It kinda depends, I wouldn't be surprises, if properly optimized avx2 could get the same performance, since it looks like the operation is memory bottlenecked.
Nah, AVX512 is more performant design due to the support of masking. It does not depend in fact on anything. Those who compares favorably or equally AVX2 with 512 never used either of them.
Which is I’m really looking forward to Intel’s upcoming AVX10 / APX extensions, created to alleviate the P/E core issues they had in Alder Lake (really, what the fuck was Intel thinking back then?) It’s still inferior compared to full AVX-512 since you don’t have 512-bit wide registers, but you still have 32 256-bit registers to play with as well as the rich instruction set of AVX-512 (with all that masking and gather/scatter ops and that jazz…) so much better than AVX2.

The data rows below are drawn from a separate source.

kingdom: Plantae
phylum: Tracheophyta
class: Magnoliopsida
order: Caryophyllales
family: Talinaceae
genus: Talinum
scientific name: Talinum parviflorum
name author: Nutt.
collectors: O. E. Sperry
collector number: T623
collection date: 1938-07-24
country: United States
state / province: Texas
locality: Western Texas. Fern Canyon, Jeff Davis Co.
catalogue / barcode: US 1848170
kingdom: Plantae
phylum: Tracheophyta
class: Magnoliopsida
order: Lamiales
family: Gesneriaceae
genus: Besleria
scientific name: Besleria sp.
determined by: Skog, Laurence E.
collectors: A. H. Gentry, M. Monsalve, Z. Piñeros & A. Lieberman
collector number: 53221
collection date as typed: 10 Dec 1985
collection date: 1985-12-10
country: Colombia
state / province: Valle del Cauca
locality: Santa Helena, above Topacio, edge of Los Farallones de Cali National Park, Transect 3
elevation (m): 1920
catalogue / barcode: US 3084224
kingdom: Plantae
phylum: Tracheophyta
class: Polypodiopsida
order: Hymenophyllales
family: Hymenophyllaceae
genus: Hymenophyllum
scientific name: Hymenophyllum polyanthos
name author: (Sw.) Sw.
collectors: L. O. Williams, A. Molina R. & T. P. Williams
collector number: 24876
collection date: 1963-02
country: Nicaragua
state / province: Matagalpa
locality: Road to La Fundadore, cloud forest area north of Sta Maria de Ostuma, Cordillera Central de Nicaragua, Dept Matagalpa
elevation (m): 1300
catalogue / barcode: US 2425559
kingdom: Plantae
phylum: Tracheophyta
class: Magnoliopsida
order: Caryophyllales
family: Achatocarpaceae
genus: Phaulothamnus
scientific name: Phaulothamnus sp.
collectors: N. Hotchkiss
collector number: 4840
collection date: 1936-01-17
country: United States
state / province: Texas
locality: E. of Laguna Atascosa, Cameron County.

Now hearing that the upcoming Ryzen is also going with the hybrid P/E core approach I wonder if AMD is also preparing to adopt these instructions as well…
The thing about Alder Lake AVX 512 is that (actually was, but i still occasionally run it with AVX512 enabled, for some specific tasks) the Alder Lake is the only consumer grade CPU that supports AVX 512 FP16. It is very performant for ML tasks, not like a real GPU, obviously, but a lot, much much easier to use.
Besides Intel do not gurantee compatibility AVX10 with AVX512/256.